Dried saffron threads range from orange-red to yellow, are between 1" - 1.5" long, and are shaped like pieces of very thin and cooked pasta that have dried and slightly curled. The best saffron has an aroma similar to honey and a flavor compared to bitter honey.
In Greek cooking, saffron is used in salads, sauces for potatoes and vegetables, rice, soups, and boiled fish dishes. It is well known in the Mediterranean cuisines. Only a small amount (a few threads) is needed to impart the color and aroma.
turmeric (use 4 times as much - for color only), or food coloring
Origin, History, and Mythology:
In Greek mythology, the mortal Crocos fell in love with the nymph Smilax.

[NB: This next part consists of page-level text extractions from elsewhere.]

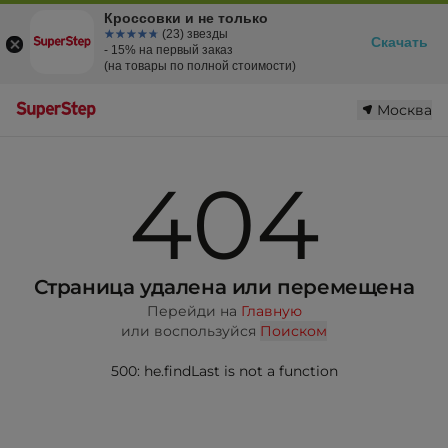
Кроссовки и не только
☆☆☆☆☆
★★★★★
(23) звезды
Скачать
- 15% на первый заказ
(на товары по полной стоимости)
Москва
404
Страница удалена или перемещена
Перейди на
Главную
или воспользуйся
Поиском
500: he.findLast is not a function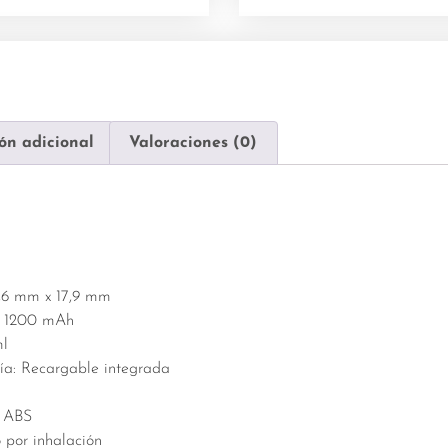
ón adicional
Valoraciones (0)
,6 mm x 17,9 mm
: 1200 mAh
ml
ría: Recargable integrada
+ ABS
 por inhalación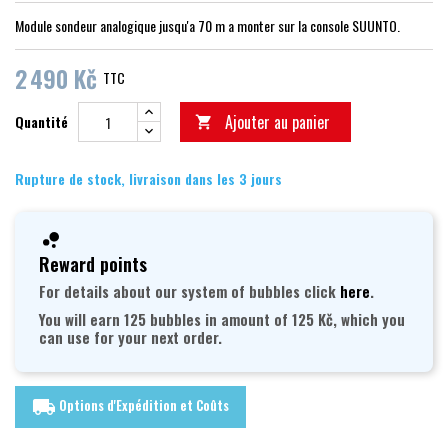
Module sondeur analogique jusqu'a 70 m a monter sur la console SUUNTO.
2 490 Kč
TTC
Ajouter au panier
Quantité

Rupture de stock, livraison dans les 3 jours
Reward points
For details about our system of bubbles click
here
.
You will earn 125 bubbles in amount of 125 Kč, which you
can use for your next order.
Options d'Expédition et Coûts
local_shipping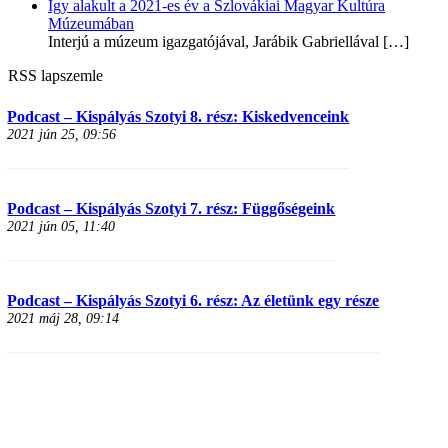
Így alakult a 2021-es év a Szlovákiai Magyar Kultúra
Múzeumában
Interjú a múzeum igazgatójával, Jarábik Gabriellával
[…]
RSS lapszemle
Podcast – Kispályás Szotyi 8. rész: Kiskedvenceink
2021 jún 25, 09:56
Podcast – Kispályás Szotyi 7. rész: Függőségeink
2021 jún 05, 11:40
Podcast – Kispályás Szotyi 6. rész: Az életünk egy része
2021 máj 28, 09:14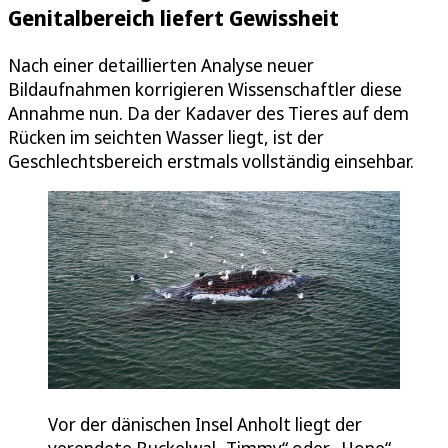
Genitalbereich liefert Gewissheit
Nach einer detaillierten Analyse neuer
Bildaufnahmen korrigieren Wissenschaftler diese
Annahme nun. Da der Kadaver des Tieres auf dem
Rücken im seichten Wasser liegt, ist der
Geschlechtsbereich erstmals vollständig einsehbar.
Vor der dänischen Insel Anholt liegt der
verendete Buckelwal „Timmy“ oder „Hope“,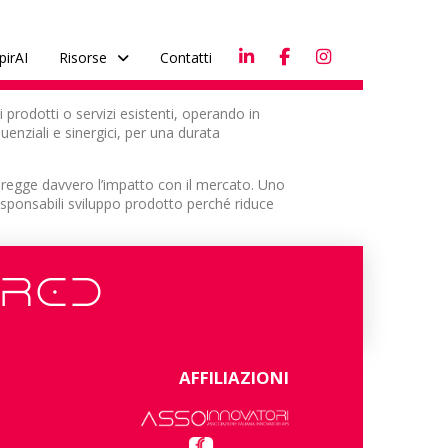
pirAI
Risorse
Contatti
i prodotti o servizi esistenti, operando in
nziali e sinergici, per una durata
o regge davvero l’impatto con il mercato. Uno
sponsabili sviluppo prodotto perché riduce
ERED
AFFILIAZIONI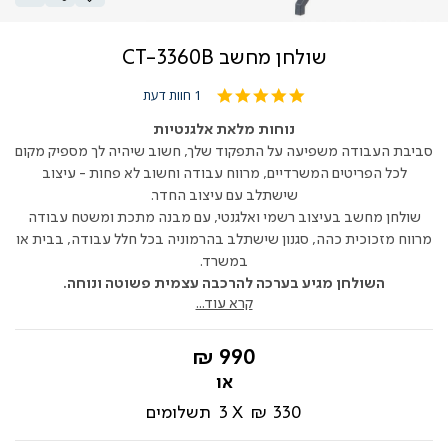
שולחן מחשב CT-3360B
5.0
1 חוות דעת
star
rating
נוחות מלאת אלגנטיות
סביבת העבודה משפיעה על התפקוד שלך, חשוב שיהיה לך מספיק מקום
לכל הפריטים המשרדיים, מרווח עבודה וחשוב לא פחות - עיצוב
שישתלב עם עיצוב החדר.
שולחן מחשב בעיצוב רשמי ואלגנטי, עם מבנה מתכת ומשטח עבודה
מרווח מזכוכית כהה, סגנון שישתלב בהרמוניה בכל חלל עבודה, בבית או
במשרד.
השולחן מגיע בערכה להרכבה עצמית פשוטה ונוחה.
קרא עוד...
החל
990 ₪
מ-
330 ₪
3
תשלומים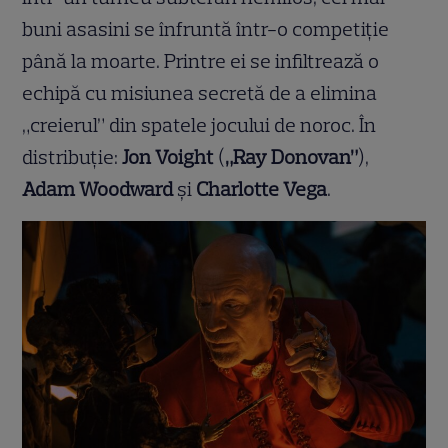
buni asasini se înfruntă într-o competiție
până la moarte. Printre ei se infiltrează o
echipă cu misiunea secretă de a elimina
„creierul” din spatele jocului de noroc. În
distribuție:
Jon Voight
(
„Ray Donovan”
),
Adam Woodward
și
Charlotte Vega
.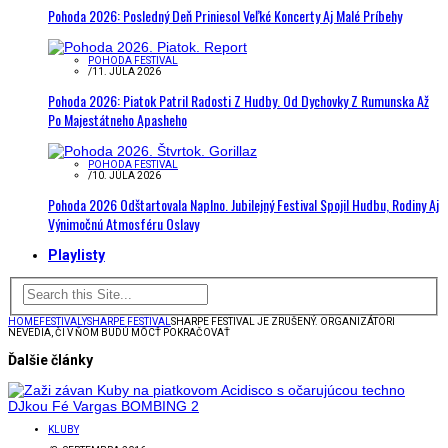
Pohoda 2026: Posledný Deň Priniesol Veľké Koncerty Aj Malé Príbehy
POHODA FESTIVAL
/
11. JÚLA 2026
Pohoda 2026: Piatok Patril Radosti Z Hudby. Od Dychovky Z Rumunska Až
Po Majestátneho Apasheho
POHODA FESTIVAL
/
10. JÚLA 2026
Pohoda 2026 Odštartovala Naplno. Jubilejný Festival Spojil Hudbu, Rodiny Aj
Výnimočnú Atmosféru Oslavy
Playlisty
HOME
FESTIVALY
SHARPE FESTIVAL
SHARPE FESTIVAL JE ZRUŠENÝ. ORGANIZÁTORI
NEVEDIA, ČI V ŇOM BUDÚ MÔCŤ POKRAČOVAŤ
Ďalšie články
KLUBY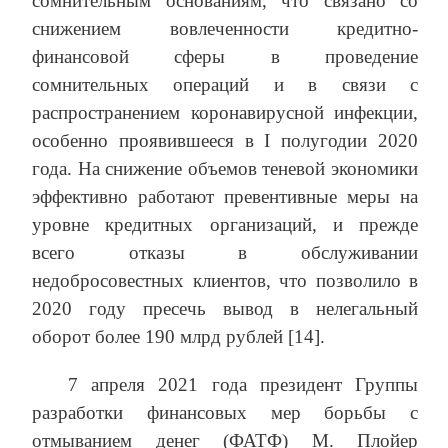
сомнительным основаниям, что связано со
снижением вовлеченности кредитно-
финансовой сферы в проведение
сомнительных операций и в связи с
распространением коронавирусной инфекции,
особенно проявившееся в I полугодии 2020
года. На снижение объемов теневой экономики
эффективно работают превентивные меры на
уровне кредитных организаций, и прежде
всего отказы в обслуживании
недобросовестных клиентов, что позволило в
2020 году пресечь вывод в нелегальный
оборот более 190 млрд рублей [14].
7 апреля 2021 года президент Группы
разработки финансовых мер борьбы с
отмыванием денег (ФАТФ) М. Плойер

Smilax rejected his amorous advances and turned him into a beautiful purple crocus flower.
Though imported primarily from Spain, Saffron is also cultivated in England, India, Turkey, China and Iran.
In India, saffron's color is considered the epitome of beauty - it is the official color of Buddhist robes.
The name saffron comes from the Arabic word for saffron - "za'fran" - meaning "to be or to become yellow."